#### [作業内容]
a) CbCR開示を扱うページ抜粋から、「本ニュースレターでは、CbC」で始まり「EUにおける公開CbCR指令の内容は以下の通りです。」まで続く部分をそのまま抜き出してください。
b) CbCR開示を扱うページ抜粋によると、EU加盟国は当該指令を何年何月何日までに国内化するよう求められていますか？

#### [ページ抜粋]

EU加盟国は当該指令を2023年6月22日までに国内化することを要請されています。既に主要EU加盟国は国内法化を済ませ、その施行が徐々に開始している状況です。なお、国別報告書(CbCR)の開示を求める同様の法案は、EU 以外でも導入が検討されてる状況とされ、オーストラリアにおいては法案が公表されています。
本ニュースレターでは、CbCRの開示を求めるEU指令の内容を概説するとともに、より広範な開示が要求されているオーストラリアの法案の動向を説明します。
[1] Council of the European Union(2024年4月1日取得)
1. EUにおける公開CbCR
(1) 公開CbCR指令
EUにおける公開CbCR指令の内容は以下の通りです。

#### [保存データ]
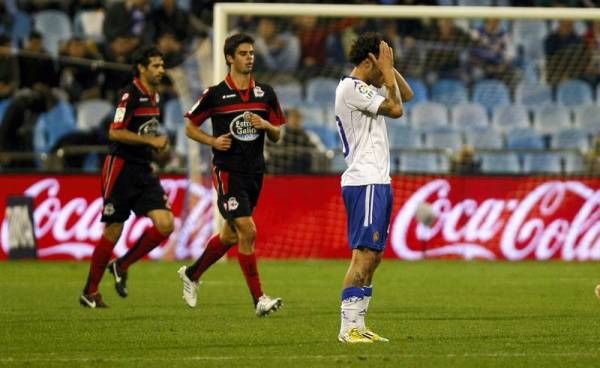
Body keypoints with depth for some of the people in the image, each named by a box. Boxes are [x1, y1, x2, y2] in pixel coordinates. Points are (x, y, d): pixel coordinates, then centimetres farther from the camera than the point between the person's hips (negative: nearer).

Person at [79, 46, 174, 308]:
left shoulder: (154, 96, 13)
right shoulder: (130, 95, -14)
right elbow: (115, 132, -21)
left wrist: (158, 144, 9)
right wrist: (151, 140, -19)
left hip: (144, 171, 8)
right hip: (121, 168, -8)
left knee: (165, 224, -8)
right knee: (112, 232, -2)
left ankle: (121, 266, 11)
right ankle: (90, 292, 11)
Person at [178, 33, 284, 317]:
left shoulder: (265, 93, 6)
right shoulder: (215, 94, -6)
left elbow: (277, 135, 12)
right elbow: (190, 126, 4)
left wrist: (266, 125, -10)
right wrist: (213, 141, -13)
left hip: (254, 173, 6)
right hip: (227, 172, -6)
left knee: (231, 235, 14)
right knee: (247, 231, -16)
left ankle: (192, 273, 38)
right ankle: (258, 299, -12)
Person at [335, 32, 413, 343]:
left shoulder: (364, 87, 18)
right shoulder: (352, 88, -12)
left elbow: (407, 95, 26)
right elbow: (395, 109, -14)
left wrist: (390, 69, 13)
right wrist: (387, 70, -7)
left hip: (377, 181, 11)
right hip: (364, 181, -11)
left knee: (373, 255, 10)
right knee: (364, 254, -14)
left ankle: (357, 325, 11)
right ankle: (348, 328, -16)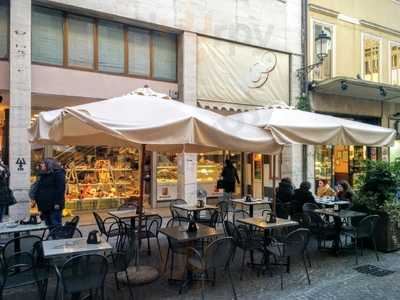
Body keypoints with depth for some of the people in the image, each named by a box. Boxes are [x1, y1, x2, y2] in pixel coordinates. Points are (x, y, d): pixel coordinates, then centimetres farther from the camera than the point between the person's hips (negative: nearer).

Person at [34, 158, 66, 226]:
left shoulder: (58, 173, -7)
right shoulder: (42, 175, 19)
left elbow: (60, 189, -15)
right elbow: (38, 190, 23)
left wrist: (58, 203, -21)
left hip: (54, 206, -8)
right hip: (45, 206, 8)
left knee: (56, 225, -6)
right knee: (49, 225, 12)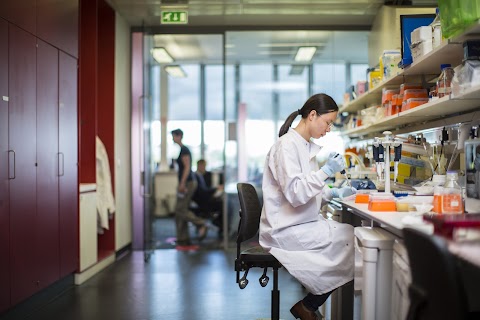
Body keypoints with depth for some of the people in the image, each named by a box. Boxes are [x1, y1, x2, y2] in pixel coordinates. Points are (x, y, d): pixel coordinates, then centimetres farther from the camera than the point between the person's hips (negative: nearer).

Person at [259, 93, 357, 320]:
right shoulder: (287, 146, -16)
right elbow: (295, 194, -24)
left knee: (350, 234, 1)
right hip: (286, 230, -9)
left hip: (302, 224, 9)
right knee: (351, 239, -12)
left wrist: (335, 193, 6)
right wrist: (326, 171, -22)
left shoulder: (307, 146, 12)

#### [解答一覧]
a)
本ニュースレターでは、CbCRの開示を求めるEU指令の内容を概説するとともに、より広範な開示が要求されているオーストラリアの法案の動向を説明します。
[1] Council of the European Union(2024年4月1日取得)
1. EUにおける公開CbCR
(1) 公開CbCR指令
EUにおける公開CbCR指令の内容は以下の通りです。

b) 2023年6月22日までです。